Q8. A comparison on photocatalytic activity of the as-obtained typical sample should be made with those of the related samples reported in the literature.

Response: In the reviewed version, references to DOI:10.1016/j.jmst.2020.03.033, 10.1016/j.matlet.2021.130068, 10.1021/acs.accounts.9b00624, 10.1016/j.carbon.2020.07.053, 10.3390/catal12020120, and 10.4028/www.scientific.net/AMM.889.24 have been included, for comparison purposes.

Q9. There are some inappropriate English words or expressions in the manuscript. The authors should carefully polish the English of the whole manuscript.

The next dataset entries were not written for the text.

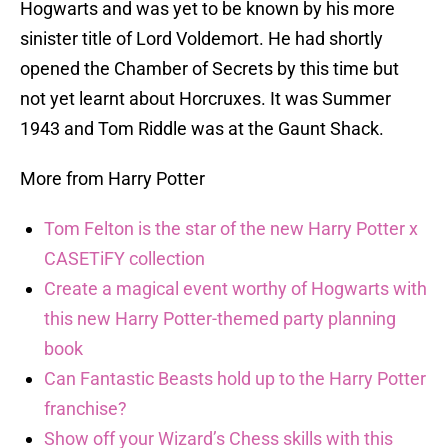
Hogwarts and was yet to be known by his more
sinister title of Lord Voldemort. He had shortly
opened the Chamber of Secrets by this time but
not yet learnt about Horcruxes. It was Summer
1943 and Tom Riddle was at the Gaunt Shack.
More from Harry Potter
Tom Felton is the star of the new Harry Potter x
CASETiFY collection
Create a magical event worthy of Hogwarts with
this new Harry Potter-themed party planning
book
Can Fantastic Beasts hold up to the Harry Potter
franchise?
Show off your Wizard’s Chess skills with this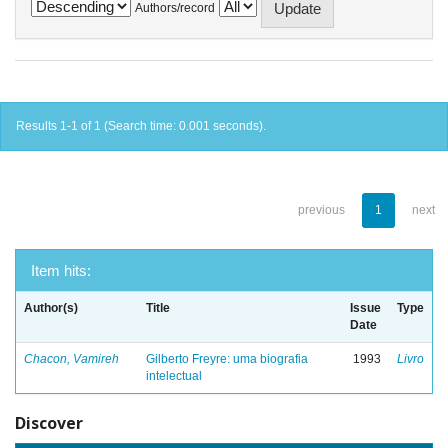
Authors/record
Results 1-1 of 1 (Search time: 0.001 seconds).
previous
1
next
Item hits:
Author(s)
Title
Issue
Type
Date
Chacon, Vamireh
Gilberto Freyre: uma biografia
1993
Livro
intelectual
Discover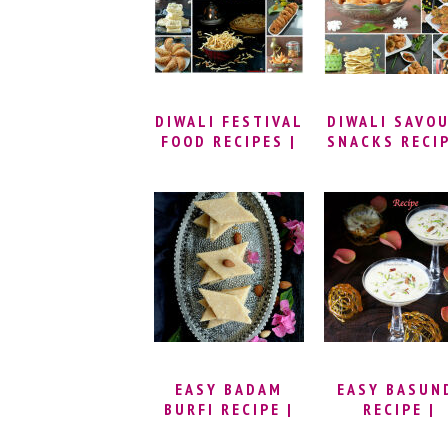
STEP BY STEP
MASALA CU
RICE
DIWALI FESTIVAL
DIWALI SAVO
FOOD RECIPES |
SNACKS RECI
DEEPAVALI
SWEETS AND
SNACKS | DIWALI
RECIPE IDEAS |
EASY TO MAKE
DIWALI RECIPES
EASY BADAM
EASY BASUN
BURFI RECIPE |
RECIPE |
ALMOND KATLI
CARAMEL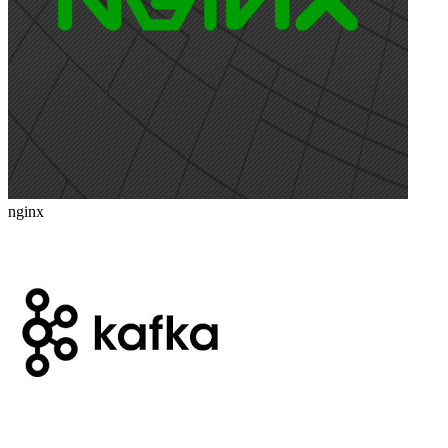
nginx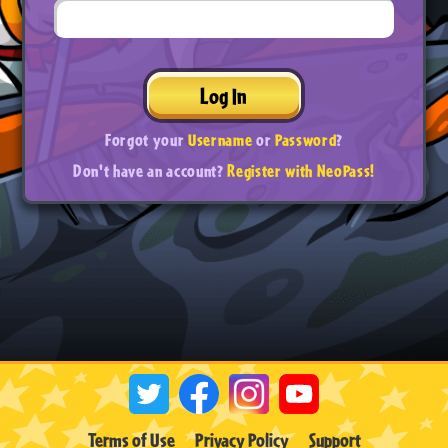
Log In
Forgot your
Username
or
Password
?
Don't have an account?
Register with NeoPass!
Terms of Use
Privacy Policy
Support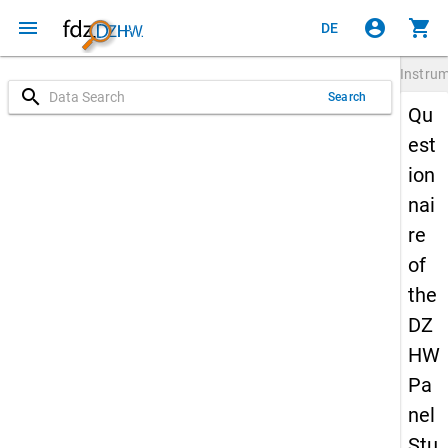
menu
account_circle
shopping_cart
DE
Instru
search
Search
Qu
est
ion
nai
re
of
the
DZ
HW
Pa
nel
Stu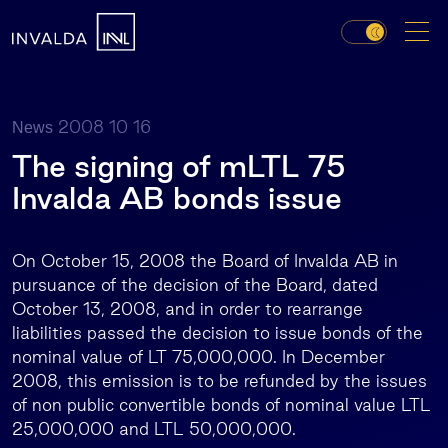
2008 10 16
News
The signing of mLTL 75
Invalda AB bonds issue
On October 15, 2008 the Board of Invalda AB in
pursuance of the decision of the Board, dated
October 13, 2008, and in order to rearrange
liabilities passed the decision to issue bonds of the
nominal value of LT 75,000,000. In December
2008, this emission is to be refunded by the issues
of non public convertible bonds of nominal value LTL
25,000,000 and LTL 50,000,000.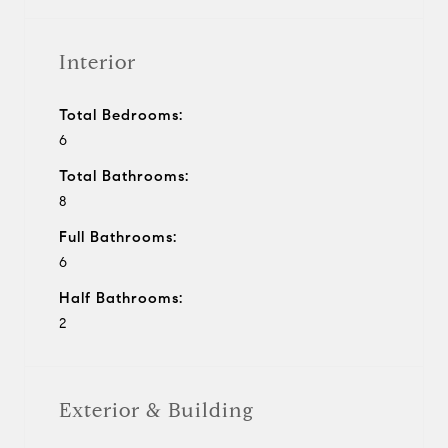
Interior
Total Bedrooms:
6
Total Bathrooms:
8
Full Bathrooms:
6
Half Bathrooms:
2
Exterior & Building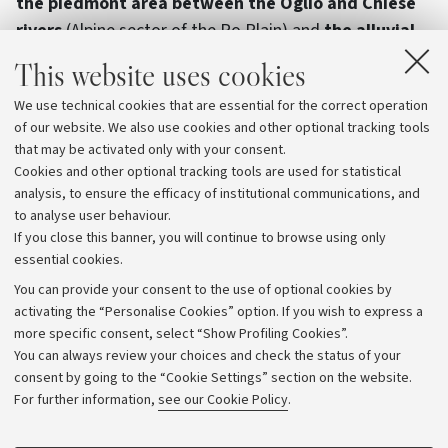
the piedmont area between the Oglio and Chiese
rivers
(Alpine sector of the Po Plain) and
the alluvial
fans of the Reno, Savena and Idice rivers
(Appennine
This website uses cookies
sector of the Po Plain). In these areas, researchers
We use technical cookies that are essential for the correct operation
from the two Universities will monitor the quantity and
of our website. We also use cookies and other optional tracking tools
quality of surface and groundwater flows, precipitation,
that may be activated only with your consent.
and infiltration throughout the next year. By 2025, the
Cookies and other optional tracking tools are used for statistical
data will be processed to define the results of the
analysis, to ensure the efficacy of institutional communications, and
to analyse user behaviour.
Project.
If you close this banner, you will continue to browse using only
essential cookies.
You can provide your consent to the use of optional cookies by
activating the “Personalise Cookies” option. If you wish to express a
more specific consent, select “Show Profiling Cookies”.
Archive
You can always review your choices and check the status of your
consent by going to the “Cookie Settings” section on the website.
Editorial Team
For further information,
see our Cookie Policy
.
Follow us: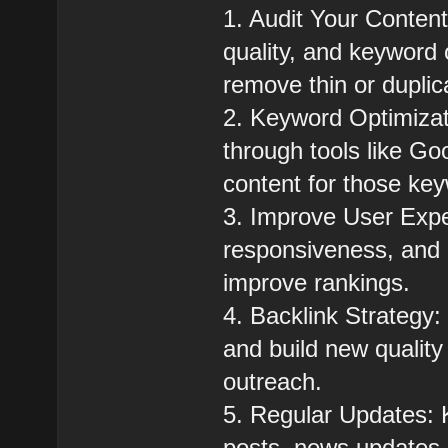
1. Audit Your Content
quality, and keyword 
remove thin or duplic
2. Keyword Optimizat
through tools like G
content for those ke
3. Improve User Exp
responsiveness, and 
improve rankings.
4. Backlink Strategy:
and build new quality
outreach.
5. Regular Updates: K
posts, news updates,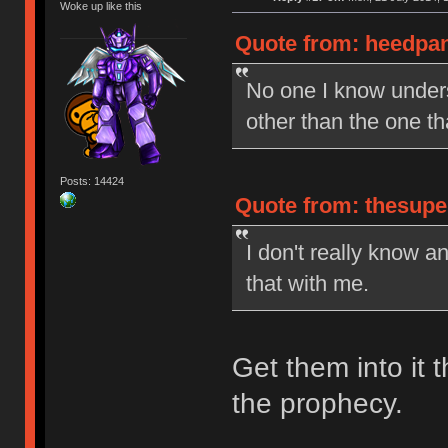
Woke up like this
Quote from: heedpan
No one I know under
other than the one t
Posts: 14424
Quote from: thesupe
I don't really know a
that with me.
Get them into it t
the prophecy.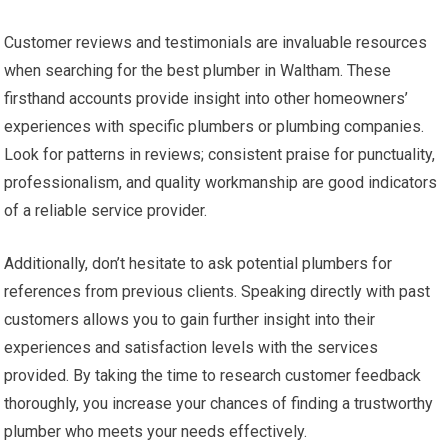
Customer reviews and testimonials are invaluable resources
when searching for the best plumber in Waltham. These
firsthand accounts provide insight into other homeowners’
experiences with specific plumbers or plumbing companies.
Look for patterns in reviews; consistent praise for punctuality,
professionalism, and quality workmanship are good indicators
of a reliable service provider.
Additionally, don’t hesitate to ask potential plumbers for
references from previous clients. Speaking directly with past
customers allows you to gain further insight into their
experiences and satisfaction levels with the services
provided. By taking the time to research customer feedback
thoroughly, you increase your chances of finding a trustworthy
plumber who meets your needs effectively.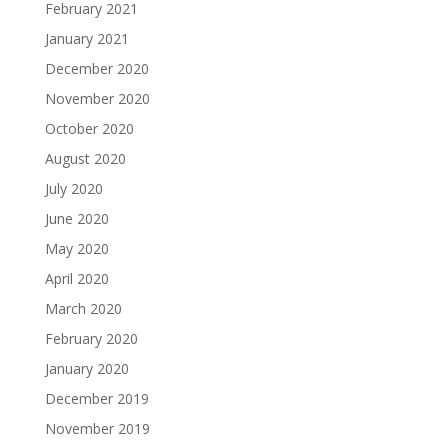
February 2021
January 2021
December 2020
November 2020
October 2020
August 2020
July 2020
June 2020
May 2020
April 2020
March 2020
February 2020
January 2020
December 2019
November 2019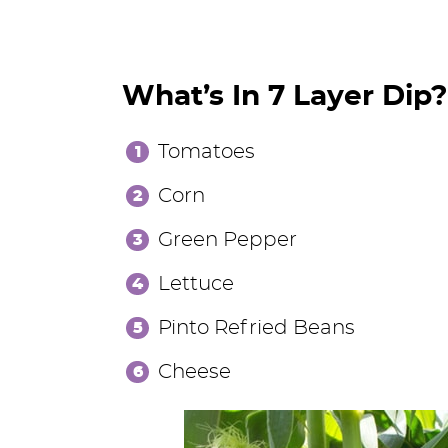
What’s In 7 Layer Dip?
Tomatoes
Corn
Green Pepper
Lettuce
Pinto Refried Beans
Cheese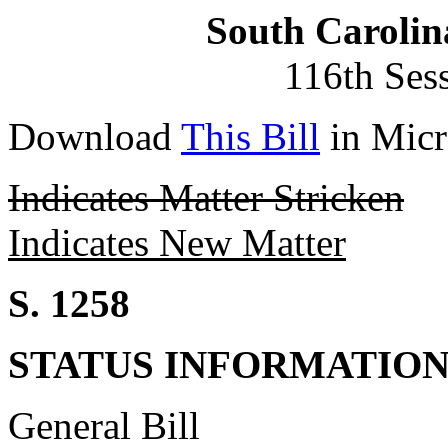
South Carolin
116th Ses
Download
This Bill
in Micr
Indicates Matter Stricken
Indicates New Matter
S. 1258
STATUS INFORMATIO
General Bill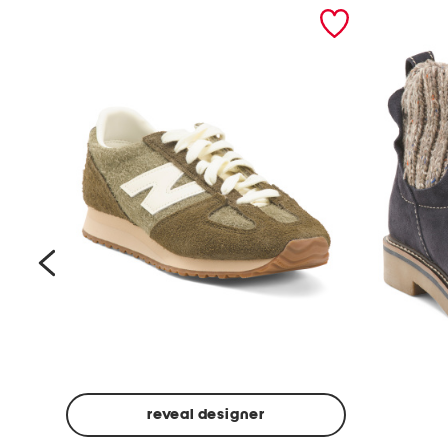
prev
reveal designer
Suede
Rawnie
Unisex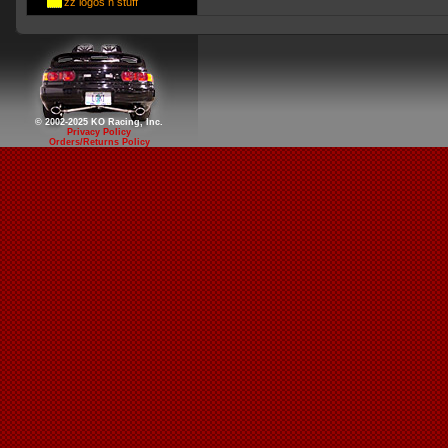
zz logos n stuff
© 2002-2025 KO Racing, Inc.
Privacy Policy
Orders/Returns Policy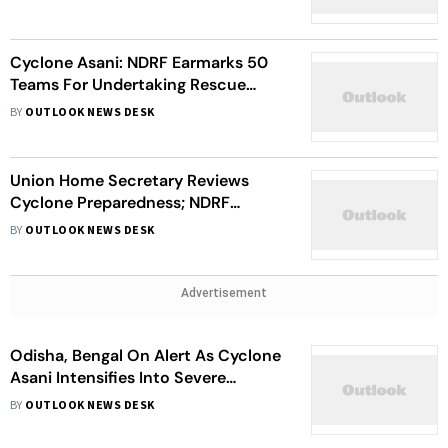
Cyclone Asani: NDRF Earmarks 50
Teams For Undertaking Rescue
Operations In Affected Areas
BY
OUTLOOK NEWS DESK
Union Home Secretary Reviews
Cyclone Preparedness; NDRF
Deployed In Andhra Pradesh,
BY
OUTLOOK NEWS DESK
Odisha, Bengal
Advertisement
Odisha, Bengal On Alert As Cyclone
Asani Intensifies Into Severe
Cyclonic Storm
BY
OUTLOOK NEWS DESK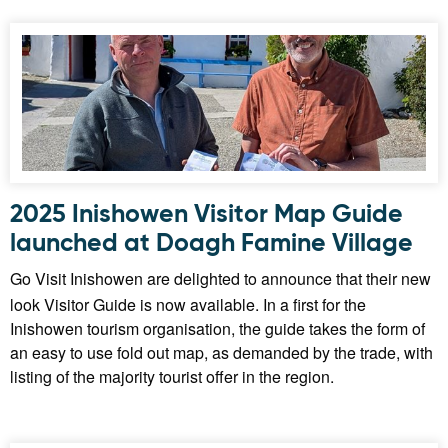
2025 Inishowen Visitor Map Guide
launched at Doagh Famine Village
Go Visit Inishowen are delighted to announce that their new
look Visitor Guide is now available. In a first for the
Inishowen tourism organisation, the guide takes the form of
an easy to use fold out map, as demanded by the trade, with
listing of the majority tourist offer in the region.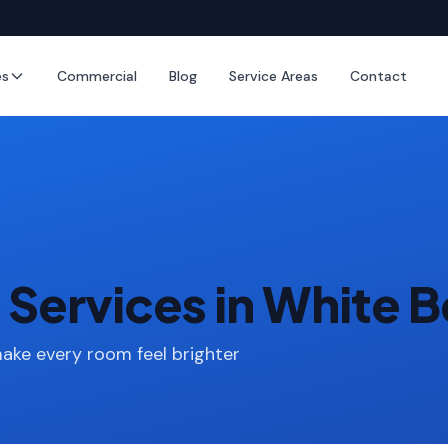
es
Commercial
Blog
Service Areas
Contact
Services in White B
make every room feel brighter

Response: Since no specific errors were indicated by the Reviewer, we have revised the use of the English language throughout the ms. and double-checked it with GrammarlyPro and Writefull.

Round 2

Reviewer 2 Report

After carefully checked the responses and modifications of the revised manuscript, I think that the authors have properly modified their manuscript according to the Reviewers' comments, and it is now acceptable for publication.